Una ulteriore circolare del Ministero a chiarimento del decreto ministeriale 13 ottobre 2016, n. 264
Secondo il ministero il D.M. 264/2016 “non innova in alcun modo la disciplina sostanziale” e fornisce delucidazioni sui principali aspetti della disciplina.
In particolare il DM 264/2016 non contiene un elenco di materiali senz’altro qualificabili come sottoprodotti o di trattamenti senz’altro costituenti “normale pratica industriale”, in quanto la valutazione sul rispetto delle condizioni richieste per qualificare le biomasse “residuali” come sottoprodotti, nel rispetto delle regole generali, deve “comunque essere rimessa ad un’analisi caso per caso”.
Sotto il profilo sostanziale, si conferma che la qualifica di sottoprodotto non potrà mai essere acquisita in un tempo successivo alla generazione del residuo, non potendo un materiale inizialmente qualificato come rifiuto poi divenire sottoprodotto.
Relativamente all’onere dalla prova, la Circolare ha cura di precisare che ogni soggetto che interviene lungo la filiera è tenuto alla dimostrazione dei requisiti richiesti dalla legge per la qualifica come sottoprodotto limitatamente a quanto sia nella propria disponibilità e conoscenza, non essendo esigibile una estensione degli oneri probatori a fasi rispetto alle quali il soggetto medesimo non ha possibilità di verifica e controllo.
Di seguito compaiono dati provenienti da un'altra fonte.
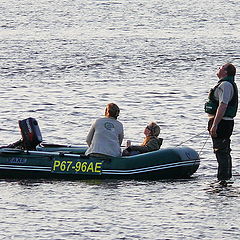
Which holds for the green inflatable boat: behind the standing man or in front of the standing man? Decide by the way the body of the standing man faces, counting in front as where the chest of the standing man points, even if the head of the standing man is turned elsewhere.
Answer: in front

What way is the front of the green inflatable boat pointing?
to the viewer's right

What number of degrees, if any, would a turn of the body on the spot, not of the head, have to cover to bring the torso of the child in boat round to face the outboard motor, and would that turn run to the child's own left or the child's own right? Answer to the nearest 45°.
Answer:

Pertanto, nel caso in cui lungo la filiera si verifichino circostanze che determinano la perdita dei requisiti richiesti dalla legge per la qualifica come sottoprodotto, ed essendo considerato produttore del rifiuto il soggetto che lo detiene immediatamente prima che diventi tale, viene meno la responsabilità dei detentori precedenti rispetto ad eventi sopravvenuti e indipendenti dalla loro volontà ed attività.
A chiarimento del concetto di “normale pratica industriale”, la Circolare chiarisce che le operazioni svolte sul residuo non devono essere necessarie a conferire allo stesso particolari caratteristiche sanitarie o ambientali che il residuo medesimo non possiede al momento della produzione, perché lo scopo della disposizione è quello di evitare che, inquadrando come “normale pratica industriale” un’attività (ad esempio, finalizzata a ridurre la concentrazione di sostanze inquinanti o pericolose), possano essere sostanzialmente eluse le disposizioni in materia di gestione dei rifiuti e le relative necessarie cautele ed autorizzazioni.
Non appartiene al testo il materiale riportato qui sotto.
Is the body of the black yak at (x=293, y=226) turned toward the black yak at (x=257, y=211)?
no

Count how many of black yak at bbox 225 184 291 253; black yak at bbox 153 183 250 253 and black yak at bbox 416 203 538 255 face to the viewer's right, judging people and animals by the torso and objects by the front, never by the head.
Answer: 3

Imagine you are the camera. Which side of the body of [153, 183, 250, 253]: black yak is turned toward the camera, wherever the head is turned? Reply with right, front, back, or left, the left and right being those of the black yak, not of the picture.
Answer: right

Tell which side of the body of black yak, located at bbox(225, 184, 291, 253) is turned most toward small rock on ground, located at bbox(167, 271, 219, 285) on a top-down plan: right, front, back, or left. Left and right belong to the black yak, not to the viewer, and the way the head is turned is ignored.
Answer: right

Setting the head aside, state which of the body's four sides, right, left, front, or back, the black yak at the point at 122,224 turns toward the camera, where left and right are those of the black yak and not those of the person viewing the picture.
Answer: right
Circa la legalità dell’utilizzo, Il Ministero precisa che se esiste una disciplina che regolamenta l’uso del sottoprodotto, la mancata rispondenza dello stesso ai requisiti richiesti dalla norma o l’aver effettuato un impiego difforme rispetto a quanto previsto, ne determina la qualifica come rifiuto, per mancata sussistenza del requisito di cui trattasi; quando, invece, non via siano particolari vincoli normativi fissati per l’utilizzo del materiale, rimane comunque ferma la necessità di dimostrare che l’impiego dello stesso non porterà ad impatti complessivi negativi sull’ambiente o la salute umana.
La Circolare ammette che sebbene sia riconosciuta la possibilità che il trattamento sia effettuato anche da soggetti intermediari, l’eventuale eccessiva molteplicità di passaggi e di operatori lungo la filiera potrebbe rendere maggiormente complicata la dimostrazione della sussistenza dei requisiti richiesti dalla legge.
Infine, con riguardo alla piattaforma di scambio tra domanda e offerta ed elenco dei sottoprodotti, la circolare precisa che la possibilità di gestire un residuo quale sottoprodotto e non come rifiuto non dipende in alcun modo, né in positivo né in negativo, dalla esistenza della documentazione probatoria prevista nel decreto né – tantomeno – dalla iscrizione nell’elenco istituito presso le Camere di commercio. Peraltro, l’istituzione e la tenuta dell’elenco non prevedono alcuna attività istruttoria, sotto il profilo amministrativo, da parte delle Camere di commercio competenti: queste ultime, infatti, si limitano ad acquisire le domande di iscrizione e a riportare tali dati nell’elenco.